One major factor which needs to be accounted for in pinpointing these issues is the increasing presence of systemic drains on academics’ time. In recent years we have seen new government interventions in the forms of the REF and the TEF, alongside swathes of other new measures, which eat into the amount of their working days academics are able to devote to their research. This leaves those academics wishing to build their research profile and rise up the academic ladder with less time to do that work. It inevitably gets pushed into what should be their time off, further blurring the lines between work and the rest of life.
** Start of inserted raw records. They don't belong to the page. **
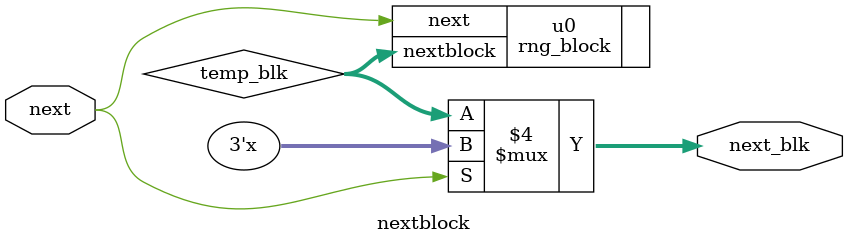
<source format=v>
`timescale 1ns / 1ps


module nextblock(input next, output reg [2:0] next_blk);

wire [2:0] temp_blk;

rng_block u0(.next(next), .nextblock(temp_blk));


always @ (*)
  begin

    if (next == 0)
        begin
            next_blk = temp_blk;
        end
    
    
  end

endmodule
</source>
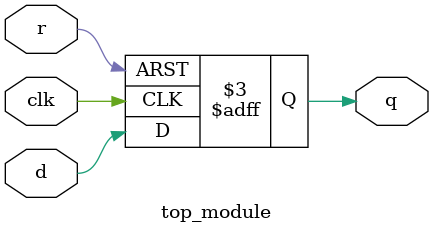
<source format=sv>
module top_module (
	input clk,
	input d,
	input r,
	output logic q
);

always_ff @(posedge clk or posedge r) begin
	if (r == 1'b1)
		q <= 1'b0;
	else
		q <= d;
end

endmodule

</source>
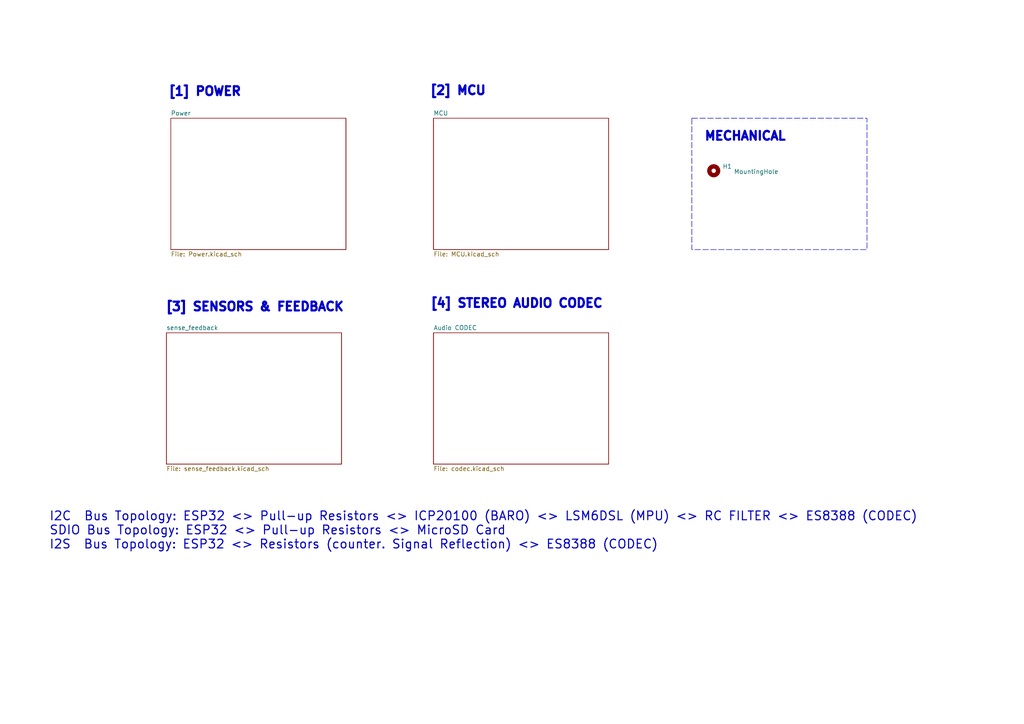
<source format=kicad_sch>
(kicad_sch
	(version 20231120)
	(generator "eeschema")
	(generator_version "8.0")
	(uuid "4bede6f6-420d-49b9-8d53-bd69095749c2")
	(paper "A4")
	(title_block
		(title "BASM SOUNDCARD DEV V0")
		(date "2025-05-06")
		(rev "2")
		(company "BUCHAREST APPLIED STEAM MUSEUM")
		(comment 1 "See MCU & Sense & CODEC")
	)
	
	(rectangle
		(start 200.66 34.29)
		(end 251.46 72.39)
		(stroke
			(width 0)
			(type dash)
		)
		(fill
			(type none)
		)
		(uuid 6a3056a6-0a59-4404-a921-8019bc7f9ab3)
	)
	(text "[4] STEREO AUDIO CODEC\n\n"
		(exclude_from_sim no)
		(at 149.86 90.17 0)
		(effects
			(font
				(size 2.54 2.54)
				(thickness 0.762)
				(bold yes)
			)
		)
		(uuid "0845bd46-78cf-4854-9e6c-b6fed1e79ecf")
	)
	(text "[1] POWER"
		(exclude_from_sim no)
		(at 59.436 26.67 0)
		(effects
			(font
				(size 2.54 2.54)
				(thickness 0.762)
				(bold yes)
			)
		)
		(uuid "0d0a0455-a968-468c-b51d-f939d15c7429")
	)
	(text "I2C  Bus Topology: ESP32 <> Pull-up Resistors <> ICP20100 (BARO) <> LSM6DSL (MPU) <> RC FILTER <> ES8388 (CODEC)\nSDIO Bus Topology: ESP32 <> Pull-up Resistors <> MicroSD Card\nI2S  Bus Topology: ESP32 <> Resistors (counter. Signal Reflection) <> ES8388 (CODEC)"
		(exclude_from_sim no)
		(at 14.224 153.924 0)
		(effects
			(font
				(size 2.54 2.54)
				(thickness 0.3175)
			)
			(justify left)
		)
		(uuid "415c3432-2c18-43be-ae87-8942484542c8")
	)
	(text "[2] MCU\n"
		(exclude_from_sim no)
		(at 132.842 26.416 0)
		(effects
			(font
				(size 2.54 2.54)
				(thickness 0.762)
				(bold yes)
			)
		)
		(uuid "49c0a075-4e32-43b2-8807-38d1b9b3685c")
	)
	(text "[3] SENSORS & FEEDBACK\n\n"
		(exclude_from_sim no)
		(at 73.914 91.186 0)
		(effects
			(font
				(size 2.54 2.54)
				(thickness 0.762)
				(bold yes)
			)
		)
		(uuid "82168852-4d20-4d71-ab0d-fdb956f9d576")
	)
	(text "MECHANICAL"
		(exclude_from_sim no)
		(at 216.154 39.624 0)
		(effects
			(font
				(size 2.54 2.54)
				(thickness 0.762)
				(bold yes)
			)
		)
		(uuid "d2f1deb1-3529-469a-8305-5b2c8f325a8f")
	)
	(symbol
		(lib_id "Mechanical:MountingHole")
		(at 207.01 49.53 0)
		(unit 1)
		(exclude_from_sim yes)
		(in_bom no)
		(on_board yes)
		(dnp no)
		(uuid "852bf57b-2321-4e35-953a-ae8af15c3a16")
		(property "Reference" "H1"
			(at 209.55 48.2599 0)
			(effects
				(font
					(size 1.27 1.27)
				)
				(justify left)
			)
		)
		(property "Value" "MountingHole"
			(at 212.852 49.784 0)
			(effects
				(font
					(size 1.27 1.27)
				)
				(justify left)
			)
		)
		(property "Footprint" "MountingHole:MountingHole_3.5mm"
			(at 207.01 49.53 0)
			(effects
				(font
					(size 1.27 1.27)
				)
				(hide yes)
			)
		)
		(property "Datasheet" "~"
			(at 207.01 49.53 0)
			(effects
				(font
					(size 1.27 1.27)
				)
				(hide yes)
			)
		)
		(property "Description" "Mounting Hole without connection"
			(at 207.01 49.53 0)
			(effects
				(font
					(size 1.27 1.27)
				)
				(hide yes)
			)
		)
		(property "JLCPCB Link" ""
			(at 207.01 49.53 0)
			(effects
				(font
					(size 1.27 1.27)
				)
				(hide yes)
			)
		)
		(property "Manufacturer" ""
			(at 207.01 49.53 0)
			(effects
				(font
					(size 1.27 1.27)
				)
				(hide yes)
			)
		)
		(property "Manufacturer P/N" ""
			(at 207.01 49.53 0)
			(effects
				(font
					(size 1.27 1.27)
				)
				(hide yes)
			)
		)
		(instances
			(project "kicad_soundcard_dev_v0"
				(path "/4bede6f6-420d-49b9-8d53-bd69095749c2"
					(reference "H1")
					(unit 1)
				)
			)
		)
	)
	(sheet
		(at 49.53 34.29)
		(size 50.8 38.1)
		(fields_autoplaced yes)
		(stroke
			(width 0.1524)
			(type solid)
		)
		(fill
			(color 0 0 0 0.0000)
		)
		(uuid "17afeba3-86f9-4a78-9898-2f2df319c871")
		(property "Sheetname" "Power"
			(at 49.53 33.5784 0)
			(effects
				(font
					(size 1.27 1.27)
				)
				(justify left bottom)
			)
		)
		(property "Sheetfile" "Power.kicad_sch"
			(at 49.53 72.9746 0)
			(effects
				(font
					(size 1.27 1.27)
				)
				(justify left top)
			)
		)
		(instances
			(project "kicad_soundcard_dev_v0"
				(path "/4bede6f6-420d-49b9-8d53-bd69095749c2"
					(page "1")
				)
			)
		)
	)
	(sheet
		(at 48.26 96.52)
		(size 50.8 38.1)
		(fields_autoplaced yes)
		(stroke
			(width 0.1524)
			(type solid)
		)
		(fill
			(color 0 0 0 0.0000)
		)
		(uuid "25cd3a62-fe69-4650-b2bc-b323d83e7d4b")
		(property "Sheetname" "sense_feedback"
			(at 48.26 95.8084 0)
			(effects
				(font
					(size 1.27 1.27)
				)
				(justify left bottom)
			)
		)
		(property "Sheetfile" "sense_feedback.kicad_sch"
			(at 48.26 135.2046 0)
			(effects
				(font
					(size 1.27 1.27)
				)
				(justify left top)
			)
		)
		(instances
			(project "kicad_soundcard_dev_v0"
				(path "/4bede6f6-420d-49b9-8d53-bd69095749c2"
					(page "3")
				)
			)
		)
	)
	(sheet
		(at 125.73 34.29)
		(size 50.8 38.1)
		(fields_autoplaced yes)
		(stroke
			(width 0.1524)
			(type solid)
		)
		(fill
			(color 0 0 0 0.0000)
		)
		(uuid "a9edb54b-78ab-4303-9451-17f7b6324437")
		(property "Sheetname" "MCU"
			(at 125.73 33.5784 0)
			(effects
				(font
					(size 1.27 1.27)
				)
				(justify left bottom)
			)
		)
		(property "Sheetfile" "MCU.kicad_sch"
			(at 125.73 72.9746 0)
			(effects
				(font
					(size 1.27 1.27)
				)
				(justify left top)
			)
		)
		(instances
			(project "kicad_soundcard_dev_v0"
				(path "/4bede6f6-420d-49b9-8d53-bd69095749c2"
					(page "2")
				)
			)
		)
	)
	(sheet
		(at 125.73 96.52)
		(size 50.8 38.1)
		(fields_autoplaced yes)
		(stroke
			(width 0.1524)
			(type solid)
		)
		(fill
			(color 0 0 0 0.0000)
		)
		(uuid "cb98dcad-1c57-4901-83cc-dd6912400953")
		(property "Sheetname" "Audio CODEC"
			(at 125.73 95.8084 0)
			(effects
				(font
					(size 1.27 1.27)
				)
				(justify left bottom)
			)
		)
		(property "Sheetfile" "codec.kicad_sch"
			(at 125.73 135.2046 0)
			(effects
				(font
					(size 1.27 1.27)
				)
				(justify left top)
			)
		)
		(instances
			(project "kicad_soundcard_dev_v0"
				(path "/4bede6f6-420d-49b9-8d53-bd69095749c2"
					(page "4")
				)
			)
		)
	)
	(sheet_instances
		(path "/"
			(page "0")
		)
	)
)

</source>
We have to recognise that drives to improve standards, while they have positive aspects, are lessening the ability of academics to have a clearly defined work-life balance.

To move away from the doom and gloom for a moment, I’ll close with a few recommendations of actions we can all take, staff and students alike, to put a little life back into the balance. Firstly, take back your weekends. I never used to treat weekends any differently to any other day of the week. As an undergrad, and a masters student, I would work when I felt like, including on Saturday or Sunday. But recently, I have been making a concerted effort to take a proper ‘day off’ at least once a week, and you know what? It really helps. Secondly, turn off your emails outside of working hours. We all sneak a peek at our work inbox when we are supposed to be done for the day. But is that really good for you? Is always being ready, at a second’s notice, to jump back into work mode and reply going to give you the space you need to unwind? Finally, learn to say no. As academics we have far more control over our workload than most. We aren’t always given a choice, but saying no to more work is often an option, and we should learn to take it more.